In the initial episodes, one of the characters we were introduced to was Troy Reilly (Billy Brown). Now, not just because he is black, but as soon as this police character was introduced, I thought, ‘he’s gonna get it. He’s gonna get it soon.’ And I wasn’t wrong. Agent Troy Reilly only lasted a couple of episodes. Just as soon as his character was getting familiar – knife to throat. Gone.
So I was shocked right? Wrong. Did I miss him? Nope. So what was the point of Agent Troy Reilly even being invented in this series? And why did it seem so obvious that he wasn’t going to last long?
Maggie Grace’s character doesn’t even survive as long as Brown’s, but when she was killed off, there was a point to it. We were shocked, saddened, but ultimately, we were engaged – because someone we were invited to sympathise with through a short but fleshed out individual story, met a very premature end.
Brown’s character on the other hand – well it seems his only function was to fill in a few explanatory narrative blanks, bulk out the background a bit, and then meet a grisly end – all while apparently, fully representing the black demographic of the show.

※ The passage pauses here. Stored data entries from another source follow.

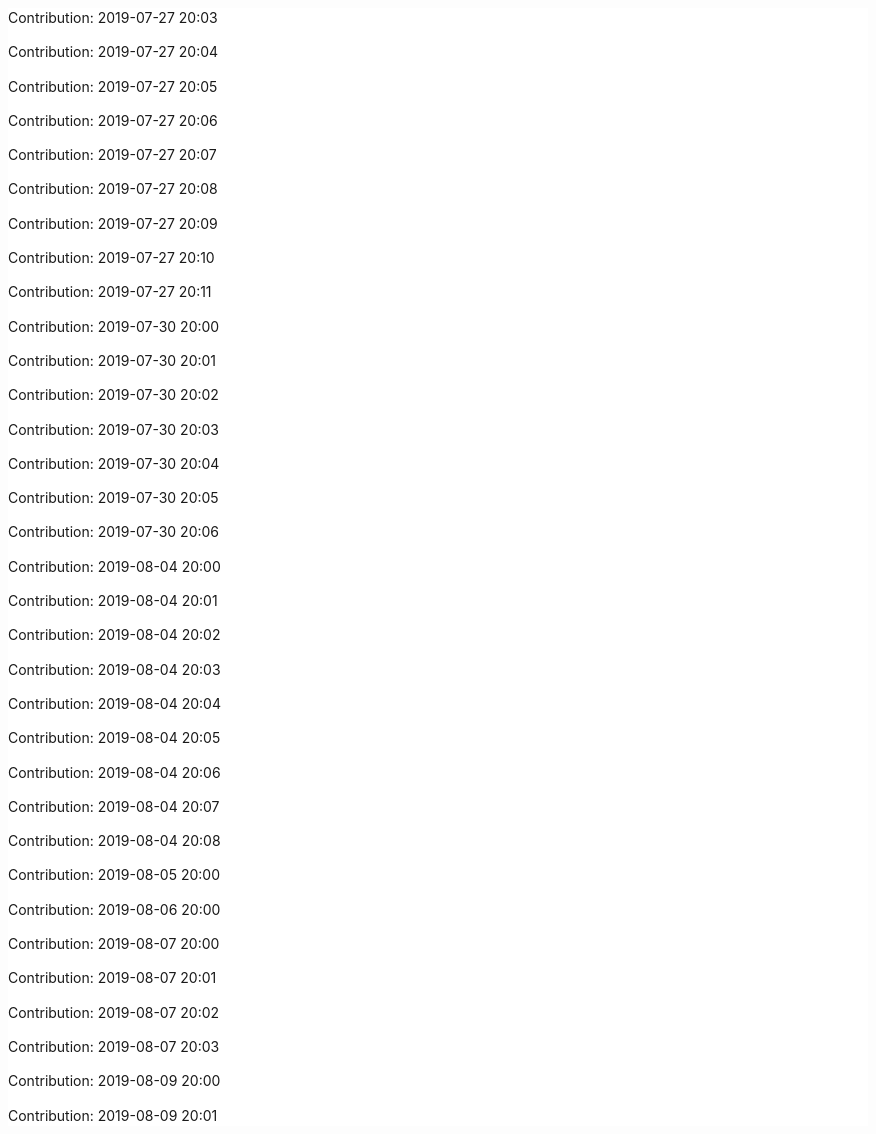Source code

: Contribution: 2019-07-27 20:03

Contribution: 2019-07-27 20:04

Contribution: 2019-07-27 20:05

Contribution: 2019-07-27 20:06

Contribution: 2019-07-27 20:07

Contribution: 2019-07-27 20:08

Contribution: 2019-07-27 20:09

Contribution: 2019-07-27 20:10

Contribution: 2019-07-27 20:11

Contribution: 2019-07-30 20:00

Contribution: 2019-07-30 20:01

Contribution: 2019-07-30 20:02

Contribution: 2019-07-30 20:03

Contribution: 2019-07-30 20:04

Contribution: 2019-07-30 20:05

Contribution: 2019-07-30 20:06

Contribution: 2019-08-04 20:00

Contribution: 2019-08-04 20:01

Contribution: 2019-08-04 20:02

Contribution: 2019-08-04 20:03

Contribution: 2019-08-04 20:04

Contribution: 2019-08-04 20:05

Contribution: 2019-08-04 20:06

Contribution: 2019-08-04 20:07

Contribution: 2019-08-04 20:08

Contribution: 2019-08-05 20:00

Contribution: 2019-08-06 20:00

Contribution: 2019-08-07 20:00

Contribution: 2019-08-07 20:01

Contribution: 2019-08-07 20:02

Contribution: 2019-08-07 20:03

Contribution: 2019-08-09 20:00

Contribution: 2019-08-09 20:01
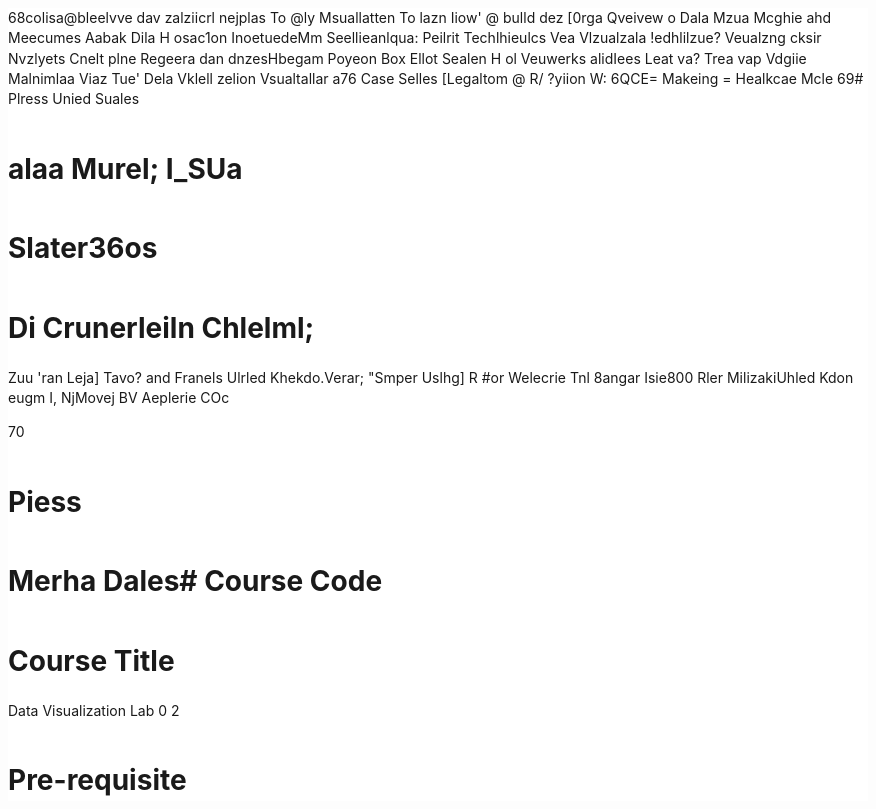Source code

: 68colisa@bleelvve
    dav zalziicrl                                                   nejplas
    To @ly
    Msuallatten
    To lazn Iiow' @ bulld
    dez                             [0rga
Qveivew o Dala Mzua
                   Mcghie
ahd Meecumes   Aabak           Dila H osac1on
InoetuedeMm                                     Seellieanlqua: Peilrit Techlhieulcs
Vea Vlzualzala !edhlilzue?                                  Veualzng cksir
Nvzlyets
    Cnelt                      plne
                               Regeera dan dnzesHbegam
Poyeon Box Ellot        Sealen H ol
Veuwerks alidIees      Leat va?        Trea vap
Vdgiie
      Malnimlaa Viaz
Tue'                Dela Vklell zelion
Vsualtallar a76 Case Selles
[Legaltom @ R/ ?yiion W:                           6QCE=
Makeing =              Healkcae
Mcle
                                     69# Plress Unied Suales

# alaa Murel; I_SUa

# Slater36os

# Di Crunerleiln Chlelml;

Zuu 'ran Leja] Tavo? and Franels Ulrled Khekdo.Verar; "Smper Uslhg] R #or Welecrie Tnl 8angar Isie800 Rler MilizakiUhled Kdon eugm I, NjMovej BV Aeplerie COc

70

# Piess

# Merha Dales# Course Code

# Course Title

Data Visualization Lab
0
2
# Pre-requisite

But that’s okay right? In a violent serial killer thriller characters have to be killed off all the time, and some of them early. So what if one of them is one of the only main black characters cast in the series so far.
Creators of The Following, I’m letting you off for now. No further questions, you are free to go.
But then I started thinking (a rarity)…
I started thinking about the solitary main black male character in The Walking Dead from the start of the first series up until the end of the second.
IronE Singleton plays Theodore ‘T-Dog’ Douglas in 20 full episodes. He was with us from the very start, up until his heroic end (via the teeth of a white zombie).
So it was a shock when he was killed off right? Wrong. But we did miss him a little bit right? Wrong again. Why? Because he was literally the only main character from the band of survivors who was never given any chance to develop whatsoever. We had no emotional attachment to him because he was always in the background. He was never integral to the story, and his only main duties were leaving an evil white man for dead and being ill for a while. And where did this black character meet his end? Well, in a world without law or government – in prison of course. How IronIC.
For me, the character T-Dog symbolised a temporary re-emergence of the token black guy. He was only there to even-up the demographic a bit. He had no importance to the story and its development, and the worst part? Just before he was killed off we were introduced to his replacement…
…Vincent M. Ward plays prison convict Oscar (of course he does). Another background character who again doesn’t have any bearing on the story whatsoever. So what is he there for? Again it seems just to fill the frame, make the odd remark, and wait for his inevitable demise. Which, will surely be soon, as… another black character has just been introduced. Yes, just before the end of the third season’s mid-point finale, we were curiously presented with Tyreese (Chad L. Coleman).
Oscar, your days are numbered. The Walking Dead – tread carefully.
So is it just me or is the token black character being snuck back into productions purely for the duty of fulfilling that type of role – token black guy?
Are there anymore examples out there which haven’t been noticed?